Activity: Keep the pictures out of your copy. Transcribe the records below exactly.

Saved entries:
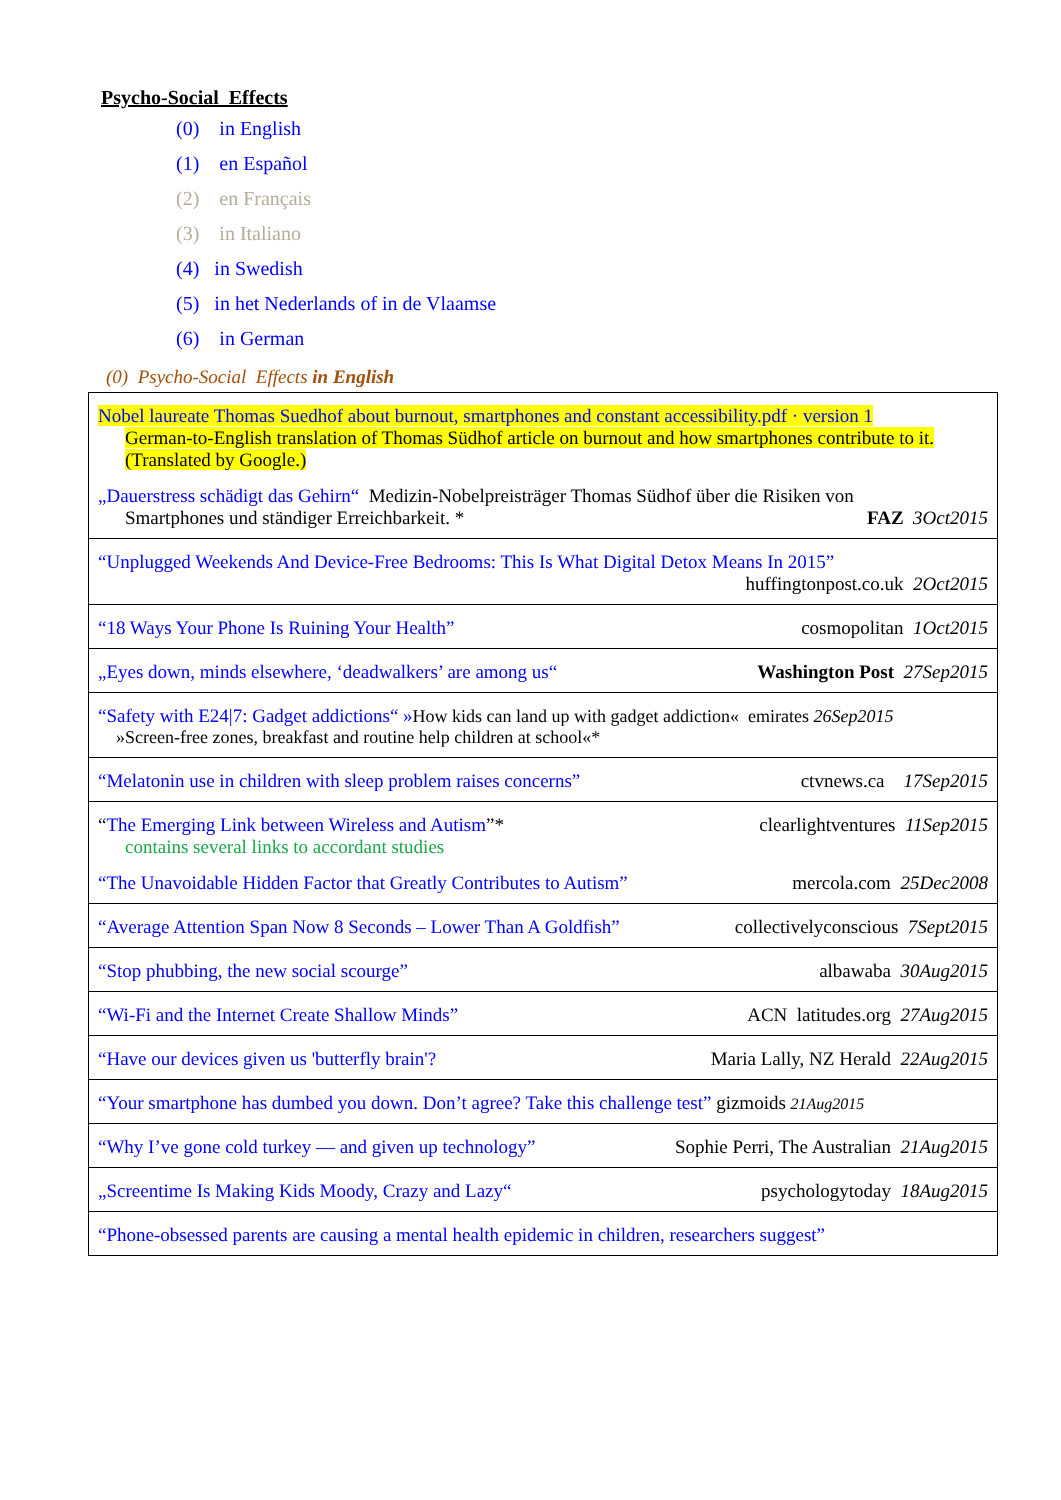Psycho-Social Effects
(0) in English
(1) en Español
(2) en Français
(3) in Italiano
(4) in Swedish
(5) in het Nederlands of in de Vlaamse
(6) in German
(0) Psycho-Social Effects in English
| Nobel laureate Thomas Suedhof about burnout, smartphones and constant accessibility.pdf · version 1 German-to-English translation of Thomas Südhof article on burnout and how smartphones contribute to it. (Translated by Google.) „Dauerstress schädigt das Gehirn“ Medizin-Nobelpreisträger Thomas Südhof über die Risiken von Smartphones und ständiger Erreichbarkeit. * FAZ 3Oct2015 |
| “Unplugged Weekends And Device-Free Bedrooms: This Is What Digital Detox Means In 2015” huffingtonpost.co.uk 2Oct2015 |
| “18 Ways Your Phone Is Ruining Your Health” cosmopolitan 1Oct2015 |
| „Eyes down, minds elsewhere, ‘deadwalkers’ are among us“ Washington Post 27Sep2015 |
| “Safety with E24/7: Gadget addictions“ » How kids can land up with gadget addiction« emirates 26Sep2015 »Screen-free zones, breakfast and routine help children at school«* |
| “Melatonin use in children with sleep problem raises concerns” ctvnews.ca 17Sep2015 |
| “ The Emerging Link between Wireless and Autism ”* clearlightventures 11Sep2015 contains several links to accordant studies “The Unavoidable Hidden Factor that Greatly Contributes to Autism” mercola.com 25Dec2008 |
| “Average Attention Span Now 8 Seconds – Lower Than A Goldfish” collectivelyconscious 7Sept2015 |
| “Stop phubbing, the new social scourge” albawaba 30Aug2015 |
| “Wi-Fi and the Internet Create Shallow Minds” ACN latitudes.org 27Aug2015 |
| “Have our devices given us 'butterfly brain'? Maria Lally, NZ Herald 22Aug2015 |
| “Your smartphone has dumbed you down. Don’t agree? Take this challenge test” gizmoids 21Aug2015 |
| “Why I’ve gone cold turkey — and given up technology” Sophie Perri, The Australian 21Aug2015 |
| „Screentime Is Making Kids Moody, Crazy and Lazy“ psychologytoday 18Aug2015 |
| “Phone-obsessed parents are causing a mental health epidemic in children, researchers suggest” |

Solution for this problem:
Psycho-Social Effects
(0) in English
(1) en Español
(2) en Français
(3) in Italiano
(4) in Swedish
(5) in het Nederlands of in de Vlaamse
(6) in German
(0) Psycho-Social Effects in English
| Nobel laureate Thomas Suedhof about burnout, smartphones and constant accessibility.pdf · version 1 German-to-English translation of Thomas Südhof article on burnout and how smartphones contribute to it. (Translated by Google.) „Dauerstress schädigt das Gehirn“ Medizin-Nobelpreisträger Thomas Südhof über die Risiken von Smartphones und ständiger Erreichbarkeit. * FAZ 3Oct2015 |
| “Unplugged Weekends And Device-Free Bedrooms: This Is What Digital Detox Means In 2015” huffingtonpost.co.uk 2Oct2015 |
| “18 Ways Your Phone Is Ruining Your Health” cosmopolitan 1Oct2015 |
| „Eyes down, minds elsewhere, ‘deadwalkers’ are among us“ Washington Post 27Sep2015 |
| “Safety with E24/7: Gadget addictions“ » How kids can land up with gadget addiction« emirates 26Sep2015 »Screen-free zones, breakfast and routine help children at school«* |
| “Melatonin use in children with sleep problem raises concerns” ctvnews.ca 17Sep2015 |
| “ The Emerging Link between Wireless and Autism ”* clearlightventures 11Sep2015 contains several links to accordant studies “The Unavoidable Hidden Factor that Greatly Contributes to Autism” mercola.com 25Dec2008 |
| “Average Attention Span Now 8 Seconds – Lower Than A Goldfish” collectivelyconscious 7Sept2015 |
| “Stop phubbing, the new social scourge” albawaba 30Aug2015 |
| “Wi-Fi and the Internet Create Shallow Minds” ACN latitudes.org 27Aug2015 |
| “Have our devices given us 'butterfly brain'? Maria Lally, NZ Herald 22Aug2015 |
| “Your smartphone has dumbed you down. Don’t agree? Take this challenge test” gizmoids 21Aug2015 |
| “Why I’ve gone cold turkey — and given up technology” Sophie Perri, The Australian 21Aug2015 |
| „Screentime Is Making Kids Moody, Crazy and Lazy“ psychologytoday 18Aug2015 |
| “Phone-obsessed parents are causing a mental health epidemic in children, researchers suggest” |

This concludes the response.